User attribute classification aims to identify users’ attributes (e. g. , gender, age and profession) by leveraging user generated content. However, conventional approaches to user attribute classification focus on single attribute classification involving only one user attribute, which completely ignores the relationship among various user attributes. In this paper, we confront a novel scenario in user attribute classification where relevant user attributes are jointly learned, attempting to make the relevant attribute classification tasks help each other. Specifically, we propose a joint learning approach, namely Aux-LSTM, which first learns a proper auxiliary representation between the related tasks and then leverages the auxiliary representation to integrate the learning process in both tasks. Empirical studies demonstrate the effectiveness of our proposed approach to joint learning on relevant user attributes.

AAAI Conference 2016 Conference Paper

EKNOT: Event Knowledge from News and Opinions in Twitter

  • Min Li
  • Jingjing Wang
  • Wenzhu Tong
  • Hongkun Yu
  • Xiuli Ma
  • Yucheng Chen
  • Haoyan Cai
  • Jiawei Han

We present the EKNOT system that automatically discovers major events from online news articles, connects each event to its discussion in Twitter, and provides a comprehensive summary of the events from both news media and social media’s point of view. EKNOT takes a time period as input and outputs a complete picture of the events within the given time range along with the public opinions. For each event, EKNOT provides multi-dimensional summaries: a) a summary from news for an objective description; b) a summary from tweets containing opinions/sentiments; c) an entity graph which illustrates the major players involved and their correlations; d) the time span of the event; and e) an opinion (sentiment) distribution. Also, if a user is interested in a particular event, he/she can zoom into this event to investigate its aspects (subevents) summarized in the same manner. EKNOT is built on real-time crawled news articles and tweets, allowing users to explore the dynamics of major events with minimal delays.
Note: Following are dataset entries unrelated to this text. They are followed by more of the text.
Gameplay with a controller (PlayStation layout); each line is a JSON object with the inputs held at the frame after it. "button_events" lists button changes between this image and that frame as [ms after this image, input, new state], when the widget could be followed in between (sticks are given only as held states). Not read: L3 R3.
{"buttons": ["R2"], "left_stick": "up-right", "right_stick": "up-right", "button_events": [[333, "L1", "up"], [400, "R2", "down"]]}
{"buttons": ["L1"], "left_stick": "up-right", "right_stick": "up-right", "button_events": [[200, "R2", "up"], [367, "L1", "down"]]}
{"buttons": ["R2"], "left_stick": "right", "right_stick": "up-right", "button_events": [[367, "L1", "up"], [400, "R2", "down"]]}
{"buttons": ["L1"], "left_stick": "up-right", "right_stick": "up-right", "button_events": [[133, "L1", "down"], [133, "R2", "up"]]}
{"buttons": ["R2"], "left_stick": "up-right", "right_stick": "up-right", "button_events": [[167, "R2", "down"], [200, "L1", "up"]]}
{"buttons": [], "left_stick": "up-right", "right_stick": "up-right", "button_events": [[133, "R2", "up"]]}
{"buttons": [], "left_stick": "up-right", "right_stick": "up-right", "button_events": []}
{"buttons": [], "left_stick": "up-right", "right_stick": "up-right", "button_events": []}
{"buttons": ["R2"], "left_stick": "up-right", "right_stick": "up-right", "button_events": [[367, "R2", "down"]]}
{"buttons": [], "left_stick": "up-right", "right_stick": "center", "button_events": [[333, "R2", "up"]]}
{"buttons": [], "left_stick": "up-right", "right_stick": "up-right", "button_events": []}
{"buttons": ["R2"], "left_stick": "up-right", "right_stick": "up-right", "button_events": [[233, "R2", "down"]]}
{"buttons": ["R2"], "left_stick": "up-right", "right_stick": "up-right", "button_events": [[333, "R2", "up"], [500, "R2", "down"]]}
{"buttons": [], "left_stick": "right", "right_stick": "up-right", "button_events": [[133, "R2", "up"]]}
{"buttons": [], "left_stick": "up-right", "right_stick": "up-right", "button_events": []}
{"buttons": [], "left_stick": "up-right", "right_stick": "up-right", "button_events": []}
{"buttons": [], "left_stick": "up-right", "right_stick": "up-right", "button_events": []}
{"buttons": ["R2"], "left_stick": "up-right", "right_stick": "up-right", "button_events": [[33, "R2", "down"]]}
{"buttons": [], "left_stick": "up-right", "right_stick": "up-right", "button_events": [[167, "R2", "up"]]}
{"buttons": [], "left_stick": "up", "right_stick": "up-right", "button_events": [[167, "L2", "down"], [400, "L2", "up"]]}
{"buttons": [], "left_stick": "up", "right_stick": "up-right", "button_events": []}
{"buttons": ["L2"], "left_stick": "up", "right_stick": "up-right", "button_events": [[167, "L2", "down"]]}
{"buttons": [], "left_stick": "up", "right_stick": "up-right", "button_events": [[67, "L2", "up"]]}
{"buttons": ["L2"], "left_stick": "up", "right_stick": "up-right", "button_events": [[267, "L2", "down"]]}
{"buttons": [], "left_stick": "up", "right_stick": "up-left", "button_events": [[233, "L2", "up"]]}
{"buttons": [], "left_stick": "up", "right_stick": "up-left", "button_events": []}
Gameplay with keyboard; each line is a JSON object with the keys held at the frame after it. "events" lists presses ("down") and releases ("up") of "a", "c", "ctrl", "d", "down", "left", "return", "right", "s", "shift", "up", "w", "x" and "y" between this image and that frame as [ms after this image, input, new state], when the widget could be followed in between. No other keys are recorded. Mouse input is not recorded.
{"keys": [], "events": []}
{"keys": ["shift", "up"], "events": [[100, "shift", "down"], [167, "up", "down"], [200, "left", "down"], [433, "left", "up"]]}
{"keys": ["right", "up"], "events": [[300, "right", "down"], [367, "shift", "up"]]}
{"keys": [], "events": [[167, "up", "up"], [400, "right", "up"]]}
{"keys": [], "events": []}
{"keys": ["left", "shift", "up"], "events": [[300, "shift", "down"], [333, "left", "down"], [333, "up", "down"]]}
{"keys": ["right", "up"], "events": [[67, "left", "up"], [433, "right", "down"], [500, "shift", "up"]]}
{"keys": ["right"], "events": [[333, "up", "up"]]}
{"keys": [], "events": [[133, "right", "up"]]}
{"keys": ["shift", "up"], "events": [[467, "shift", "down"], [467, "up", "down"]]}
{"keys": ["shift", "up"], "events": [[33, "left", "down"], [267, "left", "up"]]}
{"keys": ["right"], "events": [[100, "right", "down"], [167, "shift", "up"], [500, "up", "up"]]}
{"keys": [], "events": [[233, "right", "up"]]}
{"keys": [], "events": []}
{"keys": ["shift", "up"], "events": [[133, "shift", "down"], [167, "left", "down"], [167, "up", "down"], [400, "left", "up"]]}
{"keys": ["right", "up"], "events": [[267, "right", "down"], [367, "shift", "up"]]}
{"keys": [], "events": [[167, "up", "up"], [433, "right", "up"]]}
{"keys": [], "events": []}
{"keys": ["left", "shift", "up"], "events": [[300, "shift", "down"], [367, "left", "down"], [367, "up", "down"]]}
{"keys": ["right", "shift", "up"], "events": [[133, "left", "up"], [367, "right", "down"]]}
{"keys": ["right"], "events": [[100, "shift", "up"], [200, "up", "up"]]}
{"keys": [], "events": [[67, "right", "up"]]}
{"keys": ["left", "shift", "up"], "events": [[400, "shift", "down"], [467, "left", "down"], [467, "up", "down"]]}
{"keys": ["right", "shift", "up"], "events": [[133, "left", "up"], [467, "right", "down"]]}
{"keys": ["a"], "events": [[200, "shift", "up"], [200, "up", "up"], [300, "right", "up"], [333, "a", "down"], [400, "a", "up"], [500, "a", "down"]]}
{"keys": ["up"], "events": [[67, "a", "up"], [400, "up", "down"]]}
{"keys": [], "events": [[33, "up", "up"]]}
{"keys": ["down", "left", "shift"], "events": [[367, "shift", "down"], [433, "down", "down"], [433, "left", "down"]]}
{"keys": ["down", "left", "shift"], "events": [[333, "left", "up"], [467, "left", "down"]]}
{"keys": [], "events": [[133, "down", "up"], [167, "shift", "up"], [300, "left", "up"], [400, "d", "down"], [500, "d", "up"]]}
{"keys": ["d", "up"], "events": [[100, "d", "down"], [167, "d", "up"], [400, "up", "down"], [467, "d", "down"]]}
IJCAI Conference 2016 Conference Paper

Learning Hostname Preference to Enhance Search Relevance

  • Jingjing Wang
  • Changsung Kang
  • Yi Chang
  • Jiawei Han

Hostnames such as en. wikipedia. org and www. amazon. com are strong indicators of the content they host. The relevant hostnames for a query can be a signature that captures the query intent. In this study, we learn the hostname preference of queries, which are further utilized to enhance search relevance. Implicit and explicit query intent are modeled simultaneously by a feature aware matrix completion framework. A block-wise parallel algorithm was developed on top of the Spark MLlib for fast optimization of feature aware matrix completion. The optimization completes within minutes at the scale of a million x million matrix, which enables efficient experimental studies at the web scale. Evaluation of the learned hostname preference is performed both intrinsically on test errors, and extrinsically on the impact on search ranking relevance. Experimental results demonstrate that capturing hostname preference can significantly boost the retrieval performance.